The court case that I started this diatribe with, and others, put the emphasis on what's said by professional critics in mainstream media, but the internet has made criticism a game anyone can play, and many do. I think this can be only a good thing. This comment (indeed, the whole thread) in ChowHound can refresh more than a breath mint.
(about Tetsuya's) When we were there they ONLY did their 'special menu prepared just for you'. There wasn't even a printed menu. We tried to order different items but struck out - best we could do was feign allergies so as to at least get separate ingredients.
Then when we checked other peoples reviews, we found that our specially prepared menu was almost identical to theirs - even 6 months later (or earlier).
He's coasting and it shows. Food is competent, some dishes good but absolutely not worth the money.
The emperors clothes are getting shabby.
But the service was excellent.
I probably won't talk you out of going there as it's so 'famous' but we had FAR better meals at Bécasse (in Surry Hills and quite formal) and Seans Panaroma [note spelling] in Bondi Beach (less formal).
And Rockpool wasn't even trying. Passable food and arrogant service. Just awful.
Criticism in all creative arts and entertainment has become democratic. Of course this free-for-all can be malicious and corrupt and downright ignorant of 'good taste', and when a reviewer bags a dish for having too much butter, and the dish had in fact, no butter at all, then there's a question of competence, but that's no different than a book reviewer who gives a book a stinging review and furthermore, spills the end (an apt term: spoiler) but the end is wrong because the reviewer didn't read the book to the end – and we could go on and on about this cruel world, but I still think that the job of the creator is to create and to cop the criticism. If it's ridiculous, in the chaos that is now the world of media – where everyone can be a commentator and there is no One Whose Word is God – good might triumph in the end.
But back to restaurants. There are some pretty savvy critics out there, and if they're harsh at times, excuse my hash, but caveat restaurateur! Sites like eGullet can make the scene better for everyone. Take, for instance, some further comments there about Tetsuya's (arguably, Sydney's top and one of the world's top restaurants). Tetsuya Wakuda, known as "one of the world's great chefs" could, if he'd a mind to, sue for defamation, at "I wasn't too endeared with the overly sweet floating island dessert", but then he might be laughing too much at the same amateur critic's final statement, as it mirrors the private taste of most professional chefs, the fancier, the more so:
Isn’t it ridiculous? Amongst all the joy of the food served at Tetsuya’s, my favourite was the bread and butter.
* See Mahanandi's excellent posting on Ma'amoul.
** Further on the question: "Would you like pepper with that?"
For me, there are two times I crave pepper, sloppily broken Piper nigrum to be exact: on eggs and with strawberries. Otherwise, it's just one of many choices, and nothing to pedestalise. I think that the reason pepper is chosen to ask this question about is that it goes stale so quickly that it gives diners a cheap false impression that they have adjusted the taste to suit a discriminating palate when in fact, they have changed nothing. But pepper has a long history of being used more to impress the mind than the mouth.
To dine, if we're going to get the taste just right in every place we pay, maybe we should carry little bureaus filled with whatever's needed because the kitchen didn't finish the dish correctly. Depending upon the person and the time in history, this bureau would be heavy with cinnamon bark, ginger root, dried sumac fruits, seeds of caraway, cumin, cardamom, sesame, fenugreek and fennel, fresh almonds, nutmeg of course, flower waters and sugar of various kinds . . . and the equipment to pound and grind and grate. And oops! I forgot that this is for a special eating place, so, if they haven't asked you already if you'd like any, you'll need to carry your own pearls.

■ Given entries ■
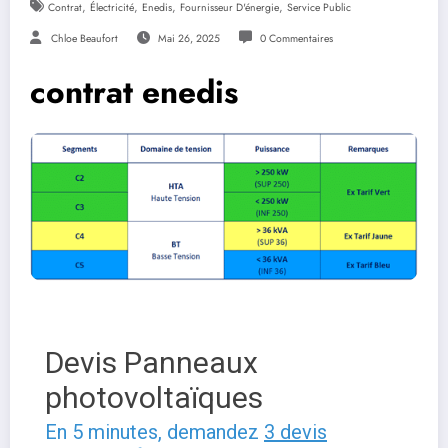
,
,
,
,
Contrat
Électricité
Enedis
Fournisseur D'énergie
Service Public
Chloe Beaufort
Mai 26, 2025
0 Commentaires
contrat enedis
Devis Panneaux
photovoltaïques
En 5 minutes, demandez
3 devis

■ Actions to take ■
1) Please duplicate the passage of the restaurant criticism text from "He's coasting and" to "Beach (less formal).".
2) Name every restaurant mentioned in the restaurant criticism text.
3) According to the restaurant criticism text, on which two foods does the writer crave pepper?

■ Per-task answers ■
1)
He's coasting and it shows. Food is competent, some dishes good but absolutely not worth the money.
The emperors clothes are getting shabby.
But the service was excellent.
I probably won't talk you out of going there as it's so 'famous' but we had FAR better meals at Bécasse (in Surry Hills and quite formal) and Seans Panaroma [note spelling] in Bondi Beach (less formal).

2) Tetsuya's, Bécasse, Seans Panaroma, Rockpool

3) Eggs and strawberries.